Patagonia Threatens the White House with Lawsuit Over National Monument Order

Patagonia Threatens the White House with  Lawsuit Over National Monument Order

All national monuments created since 1996 are to be placed under review by the Department of the Interior according to a new executive order signed by President Donald Trump. On Wednesday, April 26th, the outdoor retailer Patagonia threatened to sue if the executive order was placed into action.

The CEO of Patagonia, Rose Marcario, said that Trump doesn’t have the authority to undo the designation of a National Monument placed by an earlier president. The retailer has already been involved in a legal battle over two monuments that Obama designated in the last days of his presidency, and they are prepared to continue that fight to protect the national treasures of the United States.

Marcario went on to say that the brand was watching Trump and his administration closely for legality, and they are more than willing to take the fight to court to protect the landscapes of the nation. Patagonia has increased its position as a politically-charged brand since right before the election in November. On Black Friday, the brand made an amazing $10 million in sales, all of which they donated to help save the environment. Before the election, they spent upwards of $1 million on a campaign to get people to vote.

Before Obama left office, he and his administration designated 1.35 million acres of land in Utah as Bears Ears National Monument. Many Republicans lambasted the decision and called it nothing more than a federal land grab.
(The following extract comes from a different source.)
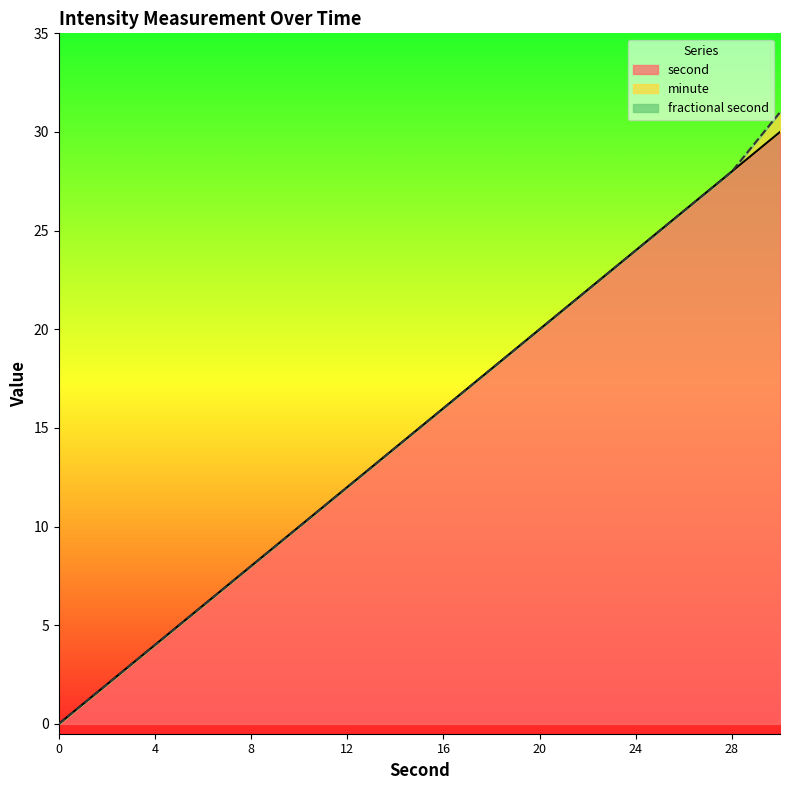

What is the difference between the maximum and minimum values in the second series?

30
They have since pleaded with the Trump administration to remove that designation so those lands can be sold and industrialized. The new National Monument was created under the authority of the 1906 Antiquities Act.

Patagonia has publicly stated that they will work with every bit of their power to help ensure that monument remains. To demonstrate their resolve, the retailer decided that it would not attend any trade shows in Salt Lake City, Utah, where the governor had formally requested that the national monument designation be rescinded. The executive order that Trump signed does not undo the designation, but it gives the Department of the Interior instructions to review those designations, so they could be reversed in the future.

When Trump signed the order, he said that many of the leaders in the community were concerned about preserving the land, yet they were also concerned with what he called the ‘land grab’ of the federal government. He went on to say that this order would help free up that land, despite the fact that doing so would drastically decrease the likelihood of the land being protected.

If Trump is successful in having these national landscapes returned for sale to the public, he will be the first president to ever rescind a designation of a National Monument by way of the Antiquities Act. There is no precedent for such an event, but there is also no direct language in the Act that prevents a president from doing so. Some experts believe that a president can only alter the designation, but not completely remove it.

This is just one example of how the Trump administration is fighting to remove public lands and sell them back to the public. A new law was just enacted in January that made it easier to transfer lands from the federal government to private developers of states, and that alteration could see the sale of nearly 3.3 million acres of previously protected or preserved land. That is an area roughly the size of Connecticut.

The Trump administration is supposed to serve as stewards of the public lands, but they have shown they have no interest in protecting those spaces. Indeed, it seems as if they are prepared to do exactly the reverse.